Après ce « premier pas historique », d’autres lamidos ont emboîté le pas à Mohaman Gabdo Yaya. Aujourd’hui, dans les régions de l’Adamaoua, du Nord et de l’Extrême-Nord, elles sont en tout 39 femmes notables, nommées à vie, aux profils divers (étudiantes, femmes au foyer, humanitaires…). Cependant, plusieurs chefferies n’ont pas suivi le mouvement. Ce qui ne décourage pas Françoise Baba, notable et présidente de l’Association des femmes et filles de l’Adamaoua (Affada), qui milite depuis plus de dix ans pour changer les conditions de vie de ses « sœurs et filles ».

Elle a sillonné presque toutes les chefferies du Grand Nord pour convaincre les lamidos d’associer les femmes aux postes à responsabilités de leurs localités. Certains chefs ont été réceptifs à son message, d’autres lui ont fermé leur porte. Une fois, elle a même dû fuir nuitamment un village sous la menace des hommes. « Je les comprends, car durant des siècles ils étaient les seuls notables dans le Grand Nord. C’est une première pour eux de voir des femmes à ce poste. Aujourd’hui, nous essayons de leur faire comprendre qu’on ne peut plus gérer notre société sans nous », dit-elle.

Sous-scolarisation, excision, mariages précoces

Depuis leur intronisation, ces nouvelles notables ont mis un accent particulier sur l’éducation, la santé et la culture. Elles travaillent en étroite collaboration avec des associations locales implantées dans les quartiers et mènent des actions de sensibilisation sur le terrain. Dans une région où les filles sont souvent mariées avant 15 ans et où le taux de scolarisation figure parmi les plus bas du Cameroun, les défis sont énormes : lutter contre la sous-scolarisation des jeunes filles, les mariages précoces, l’excision, les violences basées sur le genre, autonomiser les femmes…
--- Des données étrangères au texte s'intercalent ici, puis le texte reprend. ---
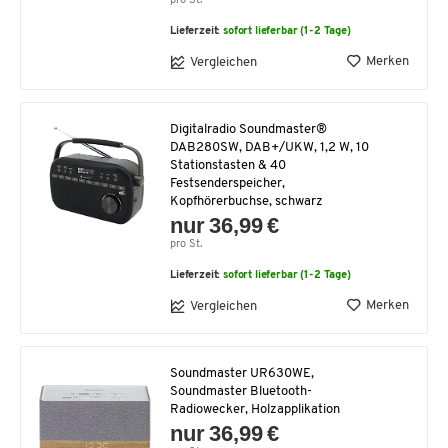
pro St.
Lieferzeit:
sofort lieferbar (1-2 Tage)
Merken
Vergleichen
Digitalradio Soundmaster®
DAB280SW, DAB+/UKW, 1,2 W, 10
Stationstasten & 40
Festsenderspeicher,
Kopfhörerbuchse, schwarz
nur 36,99 €
pro St.
Lieferzeit:
sofort lieferbar (1-2 Tage)
Merken
Vergleichen
Soundmaster UR630WE,
Soundmaster Bluetooth-
Radiowecker, Holzapplikation
nur 36,99 €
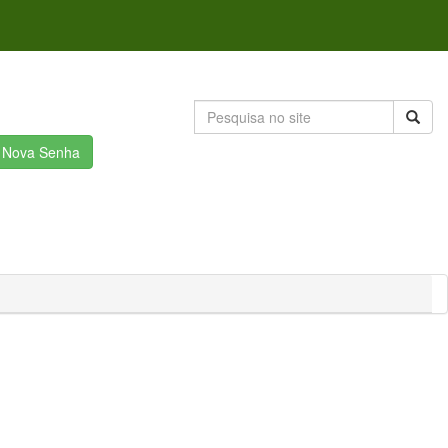
r Nova Senha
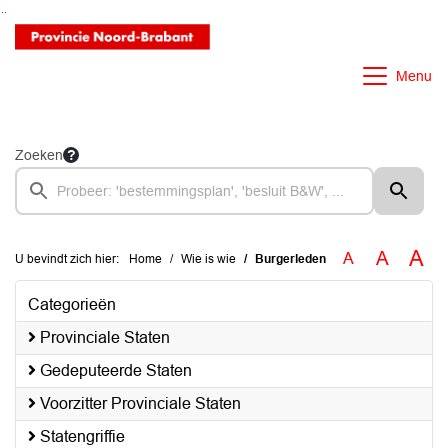
Ga naar de inhoud van deze pagina
Ga naar het zoeken
Ga naar het menu
Menu
Zoeken
A
A
A
U bevindt zich hier:
Home
Wie is wie
Burgerleden
Categorieën
Provinciale Staten
Gedeputeerde Staten
Voorzitter Provinciale Staten
Statengriffie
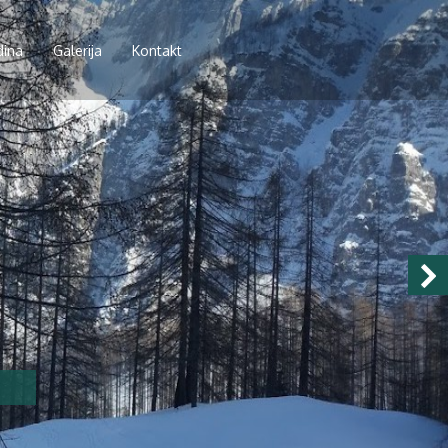
dina
Galerija
Kontakt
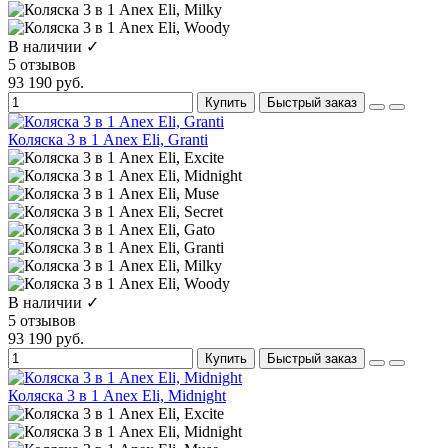
В наличии ✓
5 отзывов
93 190 руб.
Купить
Быстрый заказ
Коляска 3 в 1 Anex Eli, Granti
В наличии ✓
5 отзывов
93 190 руб.
Купить
Быстрый заказ
Коляска 3 в 1 Anex Eli, Midnight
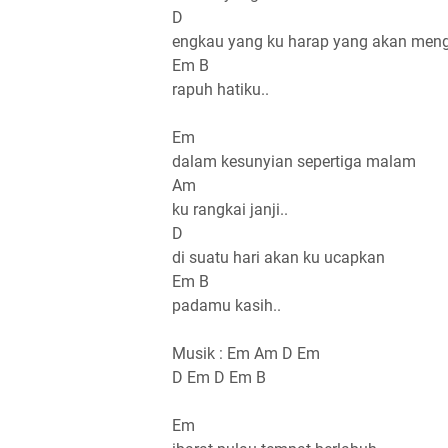
D
engkau yang ku harap yang akan meng
Em B
rapuh hatiku..
Em
dalam kesunyian sepertiga malam
Am
ku rangkai janji..
D
di suatu hari akan ku ucapkan
Em B
padamu kasih..
Musik : Em Am D Em
D Em D Em B
Em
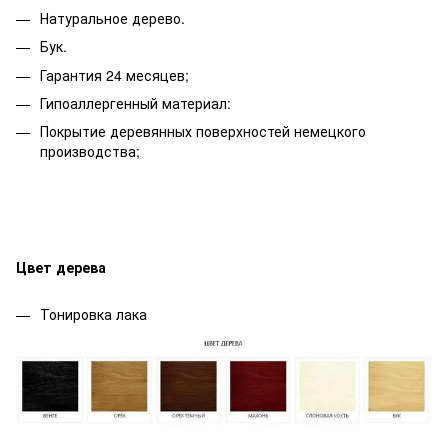
Натуральное дерево.
Бук.
Гарантия 24 месяцев;
Гипоаллергенный материал:
Покрытие деревянных поверхностей немецкого
производства;
Цвет дерева
Тонировка лака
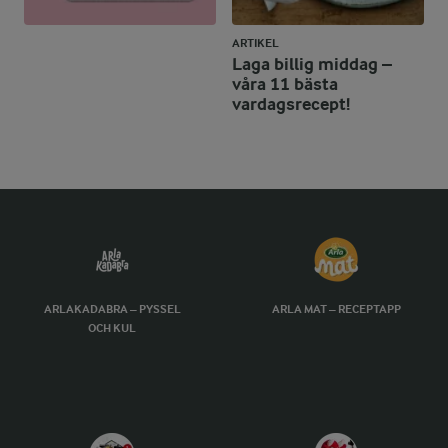
ARTIKEL
Laga billig middag –
våra 11 bästa
vardagsrecept!
ARLAKADABRA – PYSSEL
ARLA MAT – RECEPTAPP
OCH KUL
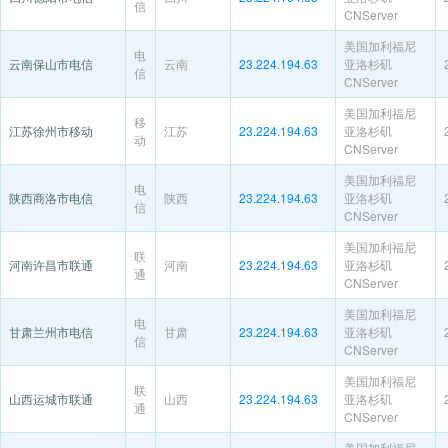
信
CNServer
美国加利福尼
电
云南保山市电信
云南
23.224.194.63
亚洛杉矶
信
CNServer
美国加利福尼
移
江苏徐州市移动
江苏
23.224.194.63
亚洛杉矶
动
CNServer
美国加利福尼
电
陕西商洛市电信
陕西
23.224.194.63
亚洛杉矶
信
CNServer
美国加利福尼
联
河南许昌市联通
河南
23.224.194.63
亚洛杉矶
通
CNServer
美国加利福尼
电
甘肃兰州市电信
甘肃
23.224.194.63
亚洛杉矶
信
CNServer
美国加利福尼
联
山西运城市联通
山西
23.224.194.63
亚洛杉矶
通
CNServer
美国加利福尼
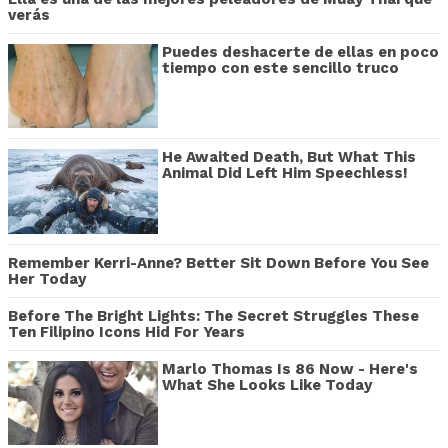
verás
Puedes deshacerte de ellas en poco
tiempo con este sencillo truco
He Awaited Death, But What This
Animal Did Left Him Speechless!
Remember Kerri-Anne? Better Sit Down Before You See
Her Today
Before The Bright Lights: The Secret Struggles These
Ten Filipino Icons Hid For Years
Marlo Thomas Is 86 Now - Here's
What She Looks Like Today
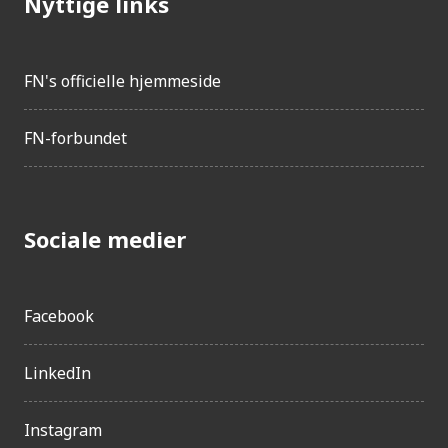
Nyttige links
FN's officielle hjemmeside
FN-forbundet
Sociale medier
Facebook
LinkedIn
Instagram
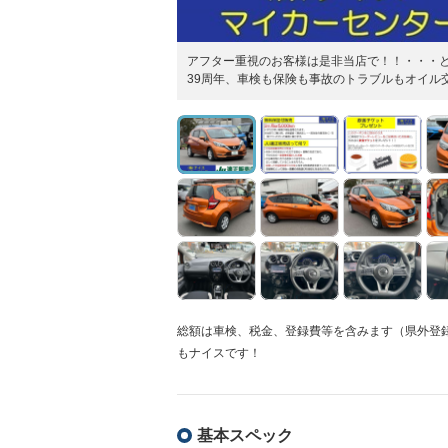
アフター重視のお客様は是非当店で！！・・・
39周年、車検も保険も事故のトラブルもオイル
総額は車検、税金、登録費等を含みます（県外登
もナイスです！
基本スペック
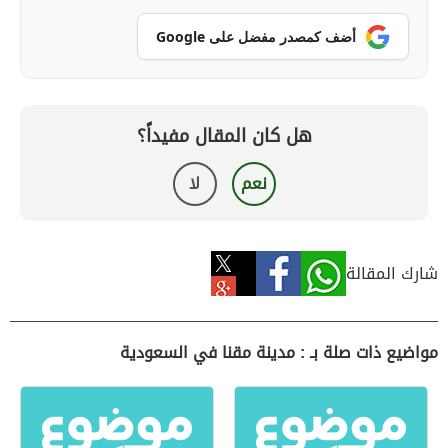
أضف كمصدر مفضل على Google
هل كان المقال مفيداً؟
نعم
لا
شارك المقالة
مواضيع ذات صلة بـ : مدينة مقنا في السعودية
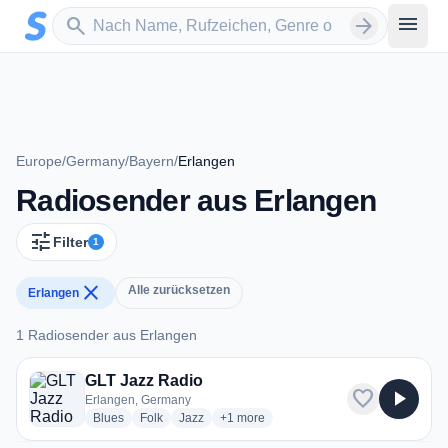
Zum Hauptinhalt springen
Sender suchen
menu
search
arrow_forward
Europe
/
Germany
/
Bayern
/
Erlangen
Radiosender aus Erlangen
tune
Filter
1
close
Alle zurücksetzen
Erlangen
1 Radiosender aus Erlangen
1 Radiosender aus Erlangen
GLT Jazz Radio
favorite
play_arrow
Erlangen, Germany
radio stations
radio stations
radio stations
more genres for GLT Jazz Radio
Blues
Folk
Jazz
+1
more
Pour ces membres des faada, l’éducation est la clé. « Si une jeune fille est éduquée, elle saura défendre ses droits et ceux de ses enfants demain. Elle dénoncera son mari s’il la maltraite et dira non à l’excision et aux mariages précoces. Elle saura que vacciner ses enfants est une bonne chose », estime la notable Oumarou Djika, qui reçoit dans son domicile de Ngaoundéré, capitale de l’Adamaoua.

Leur atout maître : elles ont plus de facilités à entrer dans les foyers tenus par des femmes. Dans les maisons, à l’abri des regards, des épouses leur confient donc leurs problèmes et ceux de leurs enfants. « Elles savent que nous avons l’oreille du lamido et que nous pouvons les défendre contre leurs maris », explique Damarice Djondang, notable et secrétaire du lamido de Ngaoundéré.